Airline travel The science behind turbulence - blog image

Each year, nearly 200 million people fly on commercial airlines to see the world or visit family and friends. Since 2017, my family has made it a goal to travel somewhere each year. While many of our trips have been to Europe, there are plenty of great places to visit in the United States.

Luckily, we’ve never experienced severe turbulence, the bumps on our flights do cause some anxiety, especially when hearing, “flight attendants, take your seats.”

To ease my nerves, and hopefully yours, I decided to dedicate this blog to flying and tips to help you enjoy your next flight. In searching for information on turbulence, I found an article titled, “Turbulence: Everything You Need to Know” by Patrick Smith. Patrick is an active airline pilot, blogger, and author of several books. He’s appeared on many radio and television programs.

The article talks about:

  • The amount of turbulence a plane can handle.
  • Turbulence being a nuisance more than a safety issue.
  • A typical conversation between pilots experiencing turbulence.
  • The smoothest place to sit on a plane.
  • Precautions that are taken to try to avoid turbulence.

Additionally, here are some helpful video resources I found:

If you still need convincing that flying is safe, here are some facts to consider:

  • More than six percent of the population fear flying, so you’re not alone.
  • The only thing safer than air travel is riding on an escalator or in an elevator.
  • Driving to the airport to catch your flight is more dangerous than the flight itself.
  • The likelihood of being in an aircraft accident is one in 11 million.

Here are some tips to help you relax on your next flight:

• Take deep breaths.

While breathing is natural, we sometimes need to focus on our breathing. Deep breathing is very beneficial when we encounter different emotions in our lives. Focusing on breathing can help our bodies relax and take our minds off whatever is causing the stress.

• Drink plenty of water.

No matter what you do in life, staying hydrated is essential. Whether running a race or getting ready to fly, it’s important to drink plenty of water and avoid caffeine. If you’re a nervous flyer, caffeine can make it worse.

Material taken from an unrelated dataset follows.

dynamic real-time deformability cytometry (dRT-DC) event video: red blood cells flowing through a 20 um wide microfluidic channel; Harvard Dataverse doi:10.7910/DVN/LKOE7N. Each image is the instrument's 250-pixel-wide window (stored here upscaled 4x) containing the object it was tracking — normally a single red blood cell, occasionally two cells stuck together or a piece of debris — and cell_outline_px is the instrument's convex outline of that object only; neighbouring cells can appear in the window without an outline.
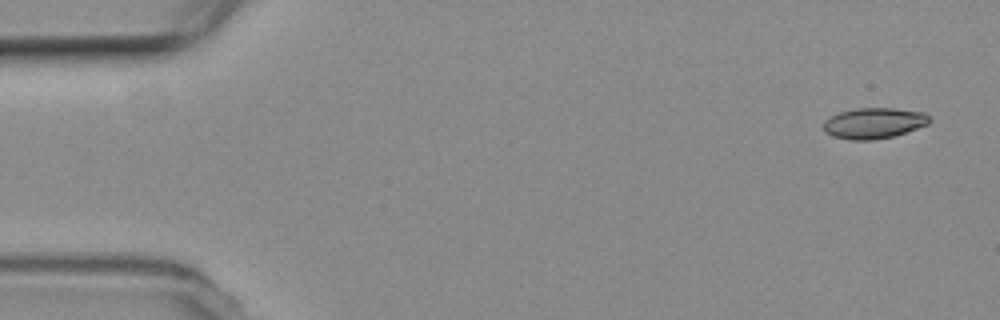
{"species": "common noctule bat (a hibernating species)", "species_latin": "Nyctalus noctula", "temperature_condition": "room temperature", "stored_images_in_passage": 5, "camera_frame_rate_fps": 3000, "um_per_image_px": 0.085, "animal": {"sex": "female", "body_mass_g": 19.3, "forearm_length_mm": 54.1}, "frame": {"image": 1, "passage_image": 1, "time_ms": 0.0, "image_size_px": [1000, 320], "cell_outline_px": [[932, 120], [928, 124], [892, 136], [872, 140], [852, 140], [832, 136], [824, 132], [824, 120], [840, 112], [856, 108], [892, 108], [924, 112]], "centroid_in_image_um": [74.26, 10.46], "position_along_channel_um": 10.7, "area_um2": 18.84}}
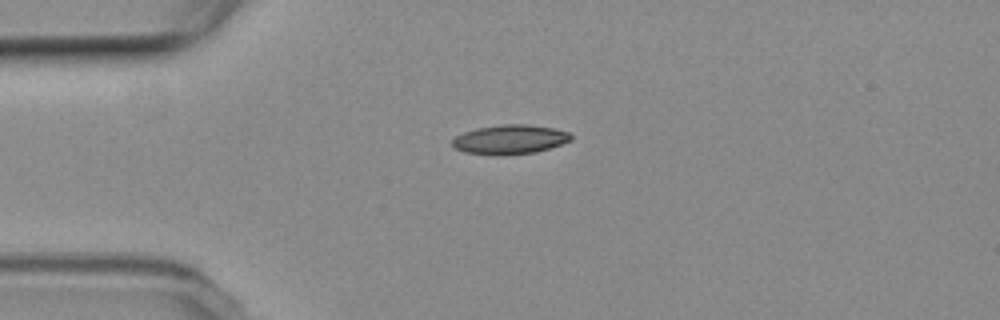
{"frame": {"image": 2, "passage_image": 4, "time_ms": 3.667, "image_size_px": [1000, 320], "cell_outline_px": [[572, 140], [536, 152], [500, 156], [492, 156], [464, 152], [456, 148], [452, 144], [452, 140], [456, 136], [464, 132], [476, 128], [500, 124], [528, 124], [552, 128], [568, 132], [572, 136]], "centroid_in_image_um": [43.31, 11.86], "position_along_channel_um": 41.7, "area_um2": 20.4}}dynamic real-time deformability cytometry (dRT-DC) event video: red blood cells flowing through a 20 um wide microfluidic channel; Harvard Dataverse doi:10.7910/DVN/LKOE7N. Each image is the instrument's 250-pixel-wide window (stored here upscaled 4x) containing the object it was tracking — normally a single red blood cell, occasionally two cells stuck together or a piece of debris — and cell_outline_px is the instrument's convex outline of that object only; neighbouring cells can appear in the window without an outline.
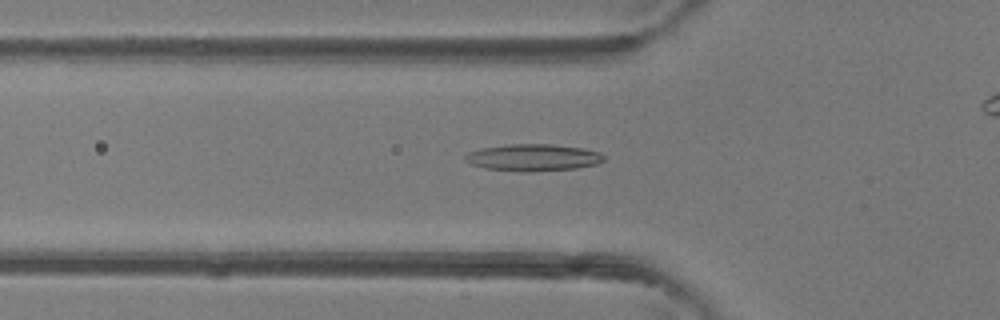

• Take along a good pair of headphones.

If all the sounds in a plane make it hard to relax, take along a pair of noise-canceling headphones and listen to your favorite music or audiobook, or watch a movie.

• Get a seat assignment near the front.

If you fly regularly, you’ve probably earned a seat assignment in the back of the plane. Let me tell you, there’s nothing relaxing about the smells and sounds in the back of an aircraft.

• Challenge yourself.

Instead of letting fear dictate your life, challenge yourself to overcome it. Consider reading books about flying, taking a class, or seeking professional help. The more you avoid fear, the more powerful and debilitating it’ll become.

• Visualize your trip.

Envision your entire trip in your mind, including driving to the airport, going through security, taking off, flying, and landing. When the day of travel arrives, you’ll be ready to go with confidence.